- [PASSAGE]
--- start ---

When lenders accept a mortgage loan application for a residential property there is in effect two separate loan approvals – one for the borrower and one for the property. The borrower must be able to show sufficient income to handle not just current debt but also the new debt taken when the mortgage loan is in place. The borrower must be able to demonstrate a good credit history as the lender will review a credit report along with current credit scores. The lender will also make certain the borrower has sufficient cash to close on a transaction and does so by reviewing recent bank and investment statements from the accounts the borrower will use for cash to close.
Separately, the property is reviewed and approved. Since the property is in essence the lender’s collateral, the marketability of the property must be confirmed as well as the overall condition of the home. Marketability is determined by validating recent sales in the area of similar properties. If someone is buying a single family home the lender wants to see at least three recent sales of homes in the neighborhood. If the home is a condominium, the lender wants to see at least three condominium sales in the same project if possible. If not in the same project then a condo in a project nearby. Properties must be similar in nature and a single family home cannot be used as a comparable sale with a condominium loan and vice versa.
Yet a mixed-use property presents some additional challenges when searching for competitive financing and recent changes with FHA mixed-use property loan guidelines make financing much easier and more competitive compared with a traditional commercial loan.
Mixed-Use Property Defined
What is the definition of a mixed-use property? A mixed-use property is one that combines both residential and commercial elements in the same structure. Such property types are more common in urban areas and are relatively easy to identify. One of the more common aspects of a mixed-use property is a building with commercial space on the first floor with residential space above. Most often such a property has multiple residential units either as an apartment building or single family dwellings as a condominium.
If most of the property is primarily commercial then residential loans won’t work. Lenders make such a determination by comparing the square footage of the space reserved for commercial with the amount of space dedicated to residential. This commercial-to-residential ratio is used when borrowers are reviewing available financing options for a mixed-use property.
The difference between a residential loan and a commercial one is twofold- interest rates for commercial properties are higher compared to a residential loan and they are typically of a shorter term. Residential loans offer fixed rates with terms up to 30 years while commercial loans can have variable rates with a balloon payment attached at the end of say seven or 10 years. Commercial loan terms can vary greatly from one bank to the next.
Financing Options for Mixed-Use Property
The two conventional loan types that make up the majority of all residential loans made today are those underwritten to Fannie Mae and Freddie Mac guidelines. Fannie and Freddie both allow for mixed-use properties but under certain provisions. The maximum amount of space dedicated to commercial square footage is 25% of the total amount. This was a relatively recent change when the square footage only allowed for 20% of the total area to be commercial. The vast majority of Fannie and Freddie’s business is single family residential properties and they limit what is considered residential and commercial.
Other requirements when financing mixed-used property with a conventional loan require the structure to be a single-unit dwelling that the borrower also occupies the residential space as a principal residence and must own and operate the business located in the property and should primarily be residential in nature.

--- end ---

- [AVAILABLE DATA]
--- start ---

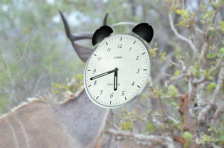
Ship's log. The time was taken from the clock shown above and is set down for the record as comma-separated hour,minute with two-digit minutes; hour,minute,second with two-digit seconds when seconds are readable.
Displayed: 5,42
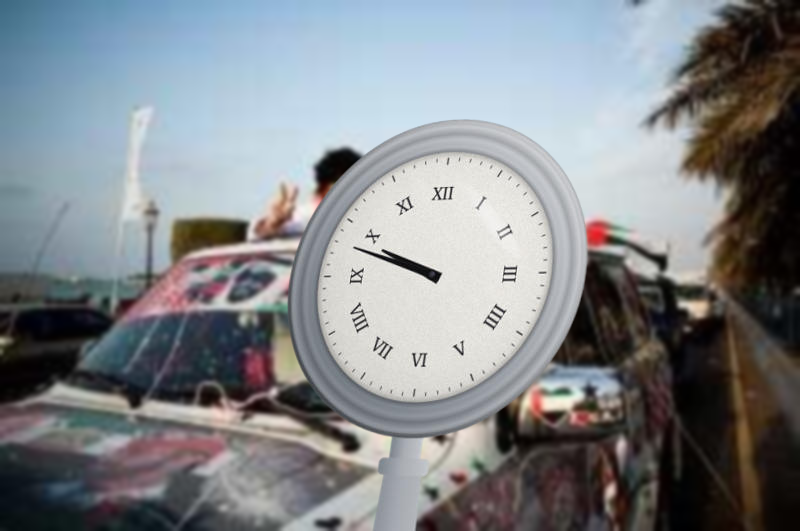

--- end ---

- [EXERCISES TO COMPLETE]
1/ Answer these questions about the mortgage article:
(a) For a single family home, how many recent neighborhood sales does the lender want to see?
(b) Residential loans offer fixed rates with terms up to how many years?
(c) What is the maximum share of total square footage that Fannie and Freddie allow for commercial space?
2/ Please reproduce the mortgage article word for word from "If most of the" to "a mixed-use property.".
The data plays no part here.

- [RESULTS IN ORDER]
1/
(a) At least three.
(b) 30 years.
(c) 25%.

2/
If most of the property is primarily commercial then residential loans won’t work. Lenders make such a determination by comparing the square footage of the space reserved for commercial with the amount of space dedicated to residential. This commercial-to-residential ratio is used when borrowers are reviewing available financing options for a mixed-use property.